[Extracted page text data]
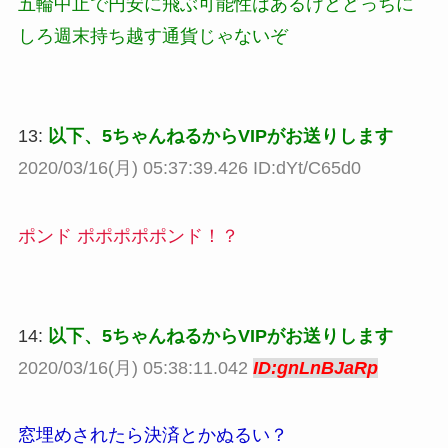
五輪中止で円安に飛ぶ可能性はあるけどどっちに
しろ週末持ち越す通貨じゃないぞ
13:
以下、5ちゃんねるからVIPがお送りします
2020/03/16(月) 05:37:39.426 ID:dYt/C65d0
ポンド ポポポポポンド！？
14:
以下、5ちゃんねるからVIPがお送りします
2020/03/16(月) 05:38:11.042
ID:gnLnBJaRp
窓埋めされたら決済とかぬるい？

> [What to work on]
Rewrite the text of all the rows above with "週末" swapped for "連休" and nothing else changed. Leave the pictures out of your answer.

> [Your response]
五輪中止で円安に飛ぶ可能性はあるけどどっちに
しろ連休持ち越す通貨じゃないぞ
13:
以下、5ちゃんねるからVIPがお送りします
2020/03/16(月) 05:37:39.426 ID:dYt/C65d0
ポンド ポポポポポンド！？
14:
以下、5ちゃんねるからVIPがお送りします
2020/03/16(月) 05:38:11.042
ID:gnLnBJaRp
窓埋めされたら決済とかぬるい？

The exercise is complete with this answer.